Currently, Polyaxon UI shows lineage information related to artifacts. In the upcoming releases, Polyaxon’s lineage page will show more information about:

  • Related runs (restarts and copies).
  • Upstream and downstream runs when an operation is running in the context of a DAG or if an operation requires artifacts or inputs from previous runs.
  • Connections lineage information.

Upload command

This is one of the requests that keep coming, especially from users of Polyaxon v0, we will provide a simple way to upload code and also artifacts that need to be provisioned before a run starts. We are also thinking about making the build-and-run recipe as simple as in v0.

Adding the schedule_at information to the compiler’s context

Polyaxon schedules are fault-tolerant and highly available, although they provide a similar interface to cron, they run within our scheduler and they are decoupled from the cron system to handle several use cases related to time zones, availability, and conditioning. When there’s an issue on the user’s agent deployment, and the agent is not picking queued operations, a scheduled run might not run at the DateTime when it was supposed to. As soon as the agent is healthy again and can connect to the control plane, Polyaxon will not only schedule the upcoming runs on time but it will also schedule all runs that were supposed to run before. This is both a feature and a bug and in the upcoming releases we would like to:

  • Give the user the option to specify if the scheduler should start those run or not.
  • Pass the schedule_at information to the compiler, so that the user code can use it to handle extra logic on their code.
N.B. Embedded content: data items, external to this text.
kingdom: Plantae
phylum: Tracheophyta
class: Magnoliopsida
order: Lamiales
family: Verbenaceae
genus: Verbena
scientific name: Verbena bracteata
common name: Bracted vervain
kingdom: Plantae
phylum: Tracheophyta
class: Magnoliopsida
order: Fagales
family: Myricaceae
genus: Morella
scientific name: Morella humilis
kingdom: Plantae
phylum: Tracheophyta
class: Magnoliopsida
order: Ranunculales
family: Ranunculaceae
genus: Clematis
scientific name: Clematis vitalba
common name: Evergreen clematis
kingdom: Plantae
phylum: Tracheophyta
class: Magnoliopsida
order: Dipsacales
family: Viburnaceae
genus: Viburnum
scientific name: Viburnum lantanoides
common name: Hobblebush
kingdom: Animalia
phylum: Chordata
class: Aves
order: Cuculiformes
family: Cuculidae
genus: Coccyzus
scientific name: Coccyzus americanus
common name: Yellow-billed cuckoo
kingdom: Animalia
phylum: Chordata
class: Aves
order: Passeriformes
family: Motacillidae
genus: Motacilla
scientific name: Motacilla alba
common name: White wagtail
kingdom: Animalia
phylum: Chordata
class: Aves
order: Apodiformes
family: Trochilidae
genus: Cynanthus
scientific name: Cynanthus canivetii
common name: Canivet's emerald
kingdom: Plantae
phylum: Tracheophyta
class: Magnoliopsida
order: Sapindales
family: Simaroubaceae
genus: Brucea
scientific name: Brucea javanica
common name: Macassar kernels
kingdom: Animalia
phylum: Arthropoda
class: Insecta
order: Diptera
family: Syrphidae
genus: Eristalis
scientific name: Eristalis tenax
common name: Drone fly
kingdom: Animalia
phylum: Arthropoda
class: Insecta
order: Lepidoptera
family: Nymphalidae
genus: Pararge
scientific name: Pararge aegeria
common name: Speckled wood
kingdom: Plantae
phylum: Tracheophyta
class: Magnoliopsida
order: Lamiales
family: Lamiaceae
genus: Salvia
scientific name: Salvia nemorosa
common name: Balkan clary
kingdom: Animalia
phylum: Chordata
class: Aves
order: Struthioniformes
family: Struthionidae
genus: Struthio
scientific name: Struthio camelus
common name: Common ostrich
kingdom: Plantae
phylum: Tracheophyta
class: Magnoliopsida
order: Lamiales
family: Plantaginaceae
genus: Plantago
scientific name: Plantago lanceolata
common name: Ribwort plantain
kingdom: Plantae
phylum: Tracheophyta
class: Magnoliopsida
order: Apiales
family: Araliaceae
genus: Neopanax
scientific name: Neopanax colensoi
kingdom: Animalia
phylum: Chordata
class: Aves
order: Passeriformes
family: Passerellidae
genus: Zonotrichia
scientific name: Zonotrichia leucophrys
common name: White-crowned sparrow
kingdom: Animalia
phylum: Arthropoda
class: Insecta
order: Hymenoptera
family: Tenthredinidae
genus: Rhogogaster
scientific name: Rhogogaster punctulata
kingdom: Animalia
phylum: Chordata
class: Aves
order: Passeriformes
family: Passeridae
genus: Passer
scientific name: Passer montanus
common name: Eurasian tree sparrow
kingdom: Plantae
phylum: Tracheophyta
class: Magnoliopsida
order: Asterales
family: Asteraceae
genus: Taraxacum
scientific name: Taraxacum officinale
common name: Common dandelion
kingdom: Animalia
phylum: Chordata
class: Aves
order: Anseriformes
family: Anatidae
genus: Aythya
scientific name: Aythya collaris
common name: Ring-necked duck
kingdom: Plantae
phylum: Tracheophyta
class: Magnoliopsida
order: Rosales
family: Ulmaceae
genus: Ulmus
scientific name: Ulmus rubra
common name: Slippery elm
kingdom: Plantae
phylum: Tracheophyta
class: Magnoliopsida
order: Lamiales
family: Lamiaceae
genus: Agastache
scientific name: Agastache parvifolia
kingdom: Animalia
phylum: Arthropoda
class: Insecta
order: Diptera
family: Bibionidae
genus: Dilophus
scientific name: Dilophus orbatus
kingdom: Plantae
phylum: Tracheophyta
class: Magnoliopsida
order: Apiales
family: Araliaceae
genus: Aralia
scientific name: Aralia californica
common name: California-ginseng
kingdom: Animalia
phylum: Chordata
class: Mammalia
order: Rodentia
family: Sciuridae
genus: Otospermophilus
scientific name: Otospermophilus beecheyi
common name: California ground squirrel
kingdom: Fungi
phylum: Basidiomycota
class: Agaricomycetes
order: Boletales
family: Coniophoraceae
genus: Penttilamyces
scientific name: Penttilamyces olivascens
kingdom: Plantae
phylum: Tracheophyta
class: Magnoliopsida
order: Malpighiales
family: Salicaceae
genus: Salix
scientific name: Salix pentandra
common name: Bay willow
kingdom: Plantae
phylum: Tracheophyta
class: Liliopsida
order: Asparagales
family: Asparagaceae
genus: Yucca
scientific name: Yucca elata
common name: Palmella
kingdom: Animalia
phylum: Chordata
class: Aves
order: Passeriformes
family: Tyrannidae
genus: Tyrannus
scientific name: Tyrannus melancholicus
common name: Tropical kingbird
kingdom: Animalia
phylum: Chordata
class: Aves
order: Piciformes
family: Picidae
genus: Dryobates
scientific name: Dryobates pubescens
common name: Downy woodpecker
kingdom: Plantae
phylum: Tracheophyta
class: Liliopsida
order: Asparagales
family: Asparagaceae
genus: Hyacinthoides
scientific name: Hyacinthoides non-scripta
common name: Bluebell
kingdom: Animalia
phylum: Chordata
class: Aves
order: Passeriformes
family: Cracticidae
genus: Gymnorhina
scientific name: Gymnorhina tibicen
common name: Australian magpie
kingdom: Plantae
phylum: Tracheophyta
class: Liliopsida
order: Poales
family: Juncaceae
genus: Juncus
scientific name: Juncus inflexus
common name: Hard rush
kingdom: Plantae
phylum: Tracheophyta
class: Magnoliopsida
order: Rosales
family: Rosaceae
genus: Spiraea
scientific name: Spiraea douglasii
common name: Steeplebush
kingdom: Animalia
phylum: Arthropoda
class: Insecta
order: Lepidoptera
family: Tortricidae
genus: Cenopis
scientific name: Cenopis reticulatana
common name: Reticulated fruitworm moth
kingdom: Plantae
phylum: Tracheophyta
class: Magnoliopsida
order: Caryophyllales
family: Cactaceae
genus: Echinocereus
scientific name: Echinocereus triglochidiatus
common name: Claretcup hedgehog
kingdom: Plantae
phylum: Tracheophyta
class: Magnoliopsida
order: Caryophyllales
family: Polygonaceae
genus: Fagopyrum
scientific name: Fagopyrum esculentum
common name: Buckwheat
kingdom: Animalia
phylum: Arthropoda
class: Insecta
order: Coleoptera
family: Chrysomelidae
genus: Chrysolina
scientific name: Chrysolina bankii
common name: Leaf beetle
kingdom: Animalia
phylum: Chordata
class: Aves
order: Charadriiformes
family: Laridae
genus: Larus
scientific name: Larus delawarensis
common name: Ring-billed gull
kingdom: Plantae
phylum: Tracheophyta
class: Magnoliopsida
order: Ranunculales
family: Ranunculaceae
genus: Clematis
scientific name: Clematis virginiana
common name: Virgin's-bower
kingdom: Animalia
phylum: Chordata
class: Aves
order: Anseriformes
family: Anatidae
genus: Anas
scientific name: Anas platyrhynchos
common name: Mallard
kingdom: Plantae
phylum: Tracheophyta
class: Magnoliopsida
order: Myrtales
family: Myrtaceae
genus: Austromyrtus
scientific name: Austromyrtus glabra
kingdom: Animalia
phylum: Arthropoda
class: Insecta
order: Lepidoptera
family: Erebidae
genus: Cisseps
Add graph visualization for DAG and Matrix run

Currently, Polyaxon UI shows a grouped view for dags, hyperparameter tuning, and mapping using the comparison table. In future releases, we would like to bring a visual view using dagre-d3 to show the dependency between runs in the context of a pipeline.

Learn More about Polyaxon

This blog post just goes over a couple of features that we shipped since our last product update, there are several other features and fixes that are worth checking. To learn more about all the features, fixes, and enhancements, please visit the release notes.

Polyaxon continues to grow quickly and keeps improving and providing the simplest machine learning abstraction. We hope that these updates will improve your workflows and increase your productivity, and again, thank you for your continued feedback and support.